- **Source material**:
▼

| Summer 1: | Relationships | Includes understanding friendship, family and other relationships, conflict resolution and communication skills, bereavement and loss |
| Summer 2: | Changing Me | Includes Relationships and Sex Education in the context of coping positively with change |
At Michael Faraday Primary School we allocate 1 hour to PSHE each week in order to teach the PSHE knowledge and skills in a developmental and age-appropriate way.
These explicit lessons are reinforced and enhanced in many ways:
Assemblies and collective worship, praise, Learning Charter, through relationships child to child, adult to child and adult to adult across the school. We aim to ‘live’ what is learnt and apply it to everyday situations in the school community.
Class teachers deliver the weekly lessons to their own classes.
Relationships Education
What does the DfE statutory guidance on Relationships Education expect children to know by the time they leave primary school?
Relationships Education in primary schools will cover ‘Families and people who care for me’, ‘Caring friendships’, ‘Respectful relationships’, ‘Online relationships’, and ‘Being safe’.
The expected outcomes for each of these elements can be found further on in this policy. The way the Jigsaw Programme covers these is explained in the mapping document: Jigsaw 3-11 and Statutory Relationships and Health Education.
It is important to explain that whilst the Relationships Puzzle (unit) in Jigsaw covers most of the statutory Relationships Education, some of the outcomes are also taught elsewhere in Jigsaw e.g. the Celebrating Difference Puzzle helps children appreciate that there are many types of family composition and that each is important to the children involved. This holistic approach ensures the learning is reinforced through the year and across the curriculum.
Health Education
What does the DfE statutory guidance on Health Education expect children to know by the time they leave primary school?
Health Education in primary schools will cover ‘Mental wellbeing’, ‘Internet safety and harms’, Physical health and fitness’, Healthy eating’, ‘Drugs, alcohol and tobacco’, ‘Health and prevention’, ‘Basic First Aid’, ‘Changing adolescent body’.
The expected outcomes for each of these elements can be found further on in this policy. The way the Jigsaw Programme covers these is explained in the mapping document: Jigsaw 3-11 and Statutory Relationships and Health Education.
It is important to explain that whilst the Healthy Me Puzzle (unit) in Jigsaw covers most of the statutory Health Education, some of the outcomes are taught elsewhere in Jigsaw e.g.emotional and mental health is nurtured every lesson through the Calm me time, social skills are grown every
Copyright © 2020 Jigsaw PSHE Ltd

▲
▼

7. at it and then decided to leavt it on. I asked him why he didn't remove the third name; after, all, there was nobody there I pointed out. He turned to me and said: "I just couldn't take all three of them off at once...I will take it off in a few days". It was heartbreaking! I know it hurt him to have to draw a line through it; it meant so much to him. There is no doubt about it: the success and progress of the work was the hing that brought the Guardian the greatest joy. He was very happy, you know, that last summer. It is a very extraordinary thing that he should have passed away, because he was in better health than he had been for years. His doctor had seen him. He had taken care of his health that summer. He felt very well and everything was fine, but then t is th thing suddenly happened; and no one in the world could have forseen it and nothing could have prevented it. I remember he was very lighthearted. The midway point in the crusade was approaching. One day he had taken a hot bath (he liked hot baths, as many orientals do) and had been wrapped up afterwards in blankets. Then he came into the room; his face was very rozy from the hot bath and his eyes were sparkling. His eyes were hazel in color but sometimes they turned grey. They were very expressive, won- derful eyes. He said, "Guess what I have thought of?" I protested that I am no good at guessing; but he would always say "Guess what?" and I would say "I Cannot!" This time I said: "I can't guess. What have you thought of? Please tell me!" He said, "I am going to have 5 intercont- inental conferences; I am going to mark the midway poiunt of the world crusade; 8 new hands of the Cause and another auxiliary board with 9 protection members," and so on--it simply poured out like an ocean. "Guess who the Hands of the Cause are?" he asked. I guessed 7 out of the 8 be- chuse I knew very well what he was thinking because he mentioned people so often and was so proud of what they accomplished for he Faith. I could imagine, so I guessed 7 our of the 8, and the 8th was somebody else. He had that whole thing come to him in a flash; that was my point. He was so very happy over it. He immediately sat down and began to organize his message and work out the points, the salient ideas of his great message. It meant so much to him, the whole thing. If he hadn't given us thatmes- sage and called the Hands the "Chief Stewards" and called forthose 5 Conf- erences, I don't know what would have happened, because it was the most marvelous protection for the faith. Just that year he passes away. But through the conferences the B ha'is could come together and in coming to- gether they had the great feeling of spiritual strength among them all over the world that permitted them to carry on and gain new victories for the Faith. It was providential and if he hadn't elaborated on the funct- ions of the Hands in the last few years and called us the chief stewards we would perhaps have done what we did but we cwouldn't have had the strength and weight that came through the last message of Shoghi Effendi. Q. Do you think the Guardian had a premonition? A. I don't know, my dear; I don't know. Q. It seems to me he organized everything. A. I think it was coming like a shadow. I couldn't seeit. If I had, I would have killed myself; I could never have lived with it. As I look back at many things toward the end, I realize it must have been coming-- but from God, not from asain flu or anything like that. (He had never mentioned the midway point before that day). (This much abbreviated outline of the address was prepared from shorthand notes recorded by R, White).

▲
▼

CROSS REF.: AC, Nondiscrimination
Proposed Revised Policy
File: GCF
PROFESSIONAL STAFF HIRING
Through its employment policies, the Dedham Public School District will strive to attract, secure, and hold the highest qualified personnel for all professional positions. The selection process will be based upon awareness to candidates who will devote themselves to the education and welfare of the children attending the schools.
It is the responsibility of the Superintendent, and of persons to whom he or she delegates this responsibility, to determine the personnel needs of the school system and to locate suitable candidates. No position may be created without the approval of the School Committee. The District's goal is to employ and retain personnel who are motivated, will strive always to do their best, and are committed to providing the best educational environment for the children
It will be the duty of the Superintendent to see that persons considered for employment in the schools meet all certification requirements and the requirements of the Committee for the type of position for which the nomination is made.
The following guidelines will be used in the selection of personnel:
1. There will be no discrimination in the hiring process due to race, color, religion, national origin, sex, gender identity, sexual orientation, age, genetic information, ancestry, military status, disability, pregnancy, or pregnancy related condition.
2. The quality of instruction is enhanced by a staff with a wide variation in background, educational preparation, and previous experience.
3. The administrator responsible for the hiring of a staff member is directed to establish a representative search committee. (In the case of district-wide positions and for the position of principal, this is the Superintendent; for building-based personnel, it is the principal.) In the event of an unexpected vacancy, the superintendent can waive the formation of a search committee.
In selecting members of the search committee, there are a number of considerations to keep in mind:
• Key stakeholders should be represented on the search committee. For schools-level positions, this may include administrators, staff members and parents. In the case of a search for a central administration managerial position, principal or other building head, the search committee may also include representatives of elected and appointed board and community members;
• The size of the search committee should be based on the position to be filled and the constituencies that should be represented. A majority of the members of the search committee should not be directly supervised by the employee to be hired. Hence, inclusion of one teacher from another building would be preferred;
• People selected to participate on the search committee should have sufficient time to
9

▲

Report each line of the listing above that uses the word "PSHE".

- **Exercise solution**:
At Michael Faraday Primary School we allocate 1 hour to PSHE each week in order to teach the PSHE knowledge and skills in a developmental and age-appropriate way.
Copyright © 2020 Jigsaw PSHE Ltd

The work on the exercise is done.